Migde (Rachel Brosnahan) about to scandalize every guest at her wedding and delight the rest of us with her speech and journey.

Over Thanksgiving dinner, my brother-in-law asked everyone which show we’d take to a desert island. My answer, Gilmore Girls, was instantaneous. It’s cheerful, witty, and pulls at every heartstring. Unlike most fans of all things created, written, and directed by Amy Sherman-Pallidino, however, I fell in love with The Marvelous Mrs. Maisel first. Trying to fill the void left by Mad Men and Masters of Sex, I checked out Maisel for the 1950s setting, but it was the characters that drew me in. The pilot opens with the sound of voices and silverware clinking on glasses over a black screen. We hear a woman’s voice say, “Who gives a toast at her own wedding?” We wonder, who indeed? The screen reveals Midge (Rachel Brosnahan), a bow above her veil, hair perfectly styled, lacy white dress.
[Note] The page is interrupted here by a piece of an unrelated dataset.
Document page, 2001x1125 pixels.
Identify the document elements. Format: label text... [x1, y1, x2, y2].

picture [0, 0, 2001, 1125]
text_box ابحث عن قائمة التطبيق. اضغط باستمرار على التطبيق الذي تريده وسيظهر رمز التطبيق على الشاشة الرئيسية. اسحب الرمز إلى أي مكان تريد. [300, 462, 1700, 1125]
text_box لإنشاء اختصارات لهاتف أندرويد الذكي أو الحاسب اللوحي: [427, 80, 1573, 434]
She goes on, “I mean who does that? Who stands in the middle of a ballroom after three glasses of champagne on a completely empty stomach? And I mean, completely empty, because fitting into this dress required no solid food for three straight weeks. Who does that?” Midge gestures her arms outward. “I do.” The guests laugh and clap as she drinks it all in. 
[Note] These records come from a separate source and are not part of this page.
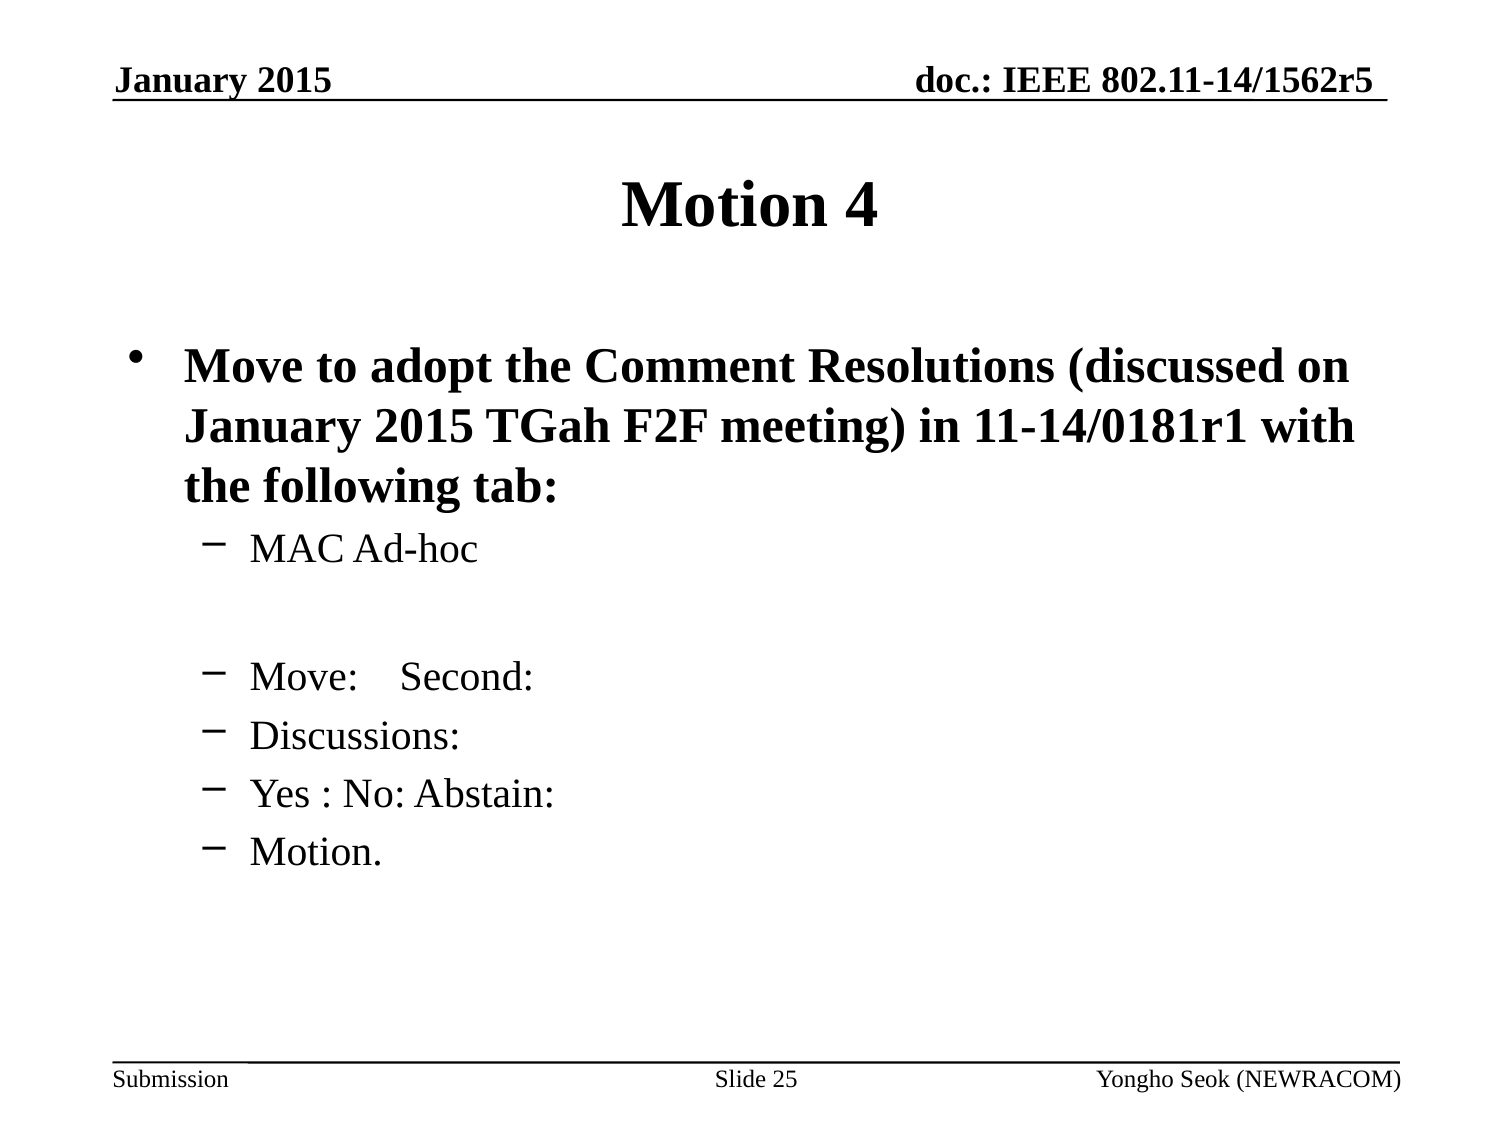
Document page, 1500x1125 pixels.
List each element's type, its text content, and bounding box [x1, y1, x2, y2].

title Motion 4 [112, 112, 1388, 288]
list Move to adopt the Comment Resolutions (discussed on January 2015 TGah F2F meeting) in 11-14/0181r1 with the following tab: MAC Ad-hoc Move: Second: Discussions: Yes : No: Abstain: Motion. [112, 324, 1388, 1001]
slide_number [114, 54, 335, 101]
footer Yongho Seok (NEWRACOM) [1088, 1061, 1402, 1093]
slide_number Slide 25 [712, 1061, 800, 1093]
You could argue Sherman-Palladino, who wrote and directed the episode, set up the whole show in the 34 seconds I just described. Maisel is, after all, the story of an Upper West Side Jewish wife and mother who becomes a stand-up comedian and juggles friendship, career, romance, family, and the whole feminist-in-heels-and-corsets conundrum for five spellbinding seasons. Actually, I can’t vouch for the fifth because it comes out this winter. Let me say, though, that the pilot sticks with its storytelling economy. In 12 minutes and 29 seconds, we meet Midge’s wanna-be comedian husband Joel (Michael Zegen) and her more-than-friends comedian mentor Lenny Bruce (Luke Kirby). We’re introduced to them during her speech, which ends with, “And yes, there is shrimp in the egg rolls,” to the outrage of her kosher-observing guests, and the embarrassment of her parents Marin (Rose Weissman) and Abe (Tony Shalhoub). That embarrassment will continue to haunt her parents as Midge climbs the slippery steps up the stand-up comedy ladder. We fast-forward to four years after the wedding and watch Midge and Joel go to the Gaslight club at Greenwich Village. As in Gilmore, Sherman-Palladino features on-screen musicians who provide the soundtrack as the camera tracks our characters walking, arms connected, toward their destination. In this case, that would be the bar at the Gaslight, where Midge bribes the manager with her scrumptious brisket to get Joel (a hack at telling jokes) a better time slot. There we meet Gaslight employee Susie (Alex Borstein), who seems to be the only one hip to Midge’s tricks. By the pilot’s end, these two women embark on a professional and personal journey that will change their lives and enthrall viewers as much as Midge enthralled her wedding guests before dropping the shrimp bomb. This might be the second show I take on a desert island, but before I commit, let’s see how Sherman-Palladino ties it all up in the final season.

You can watch Mrs. Maisel on Amazon Prime.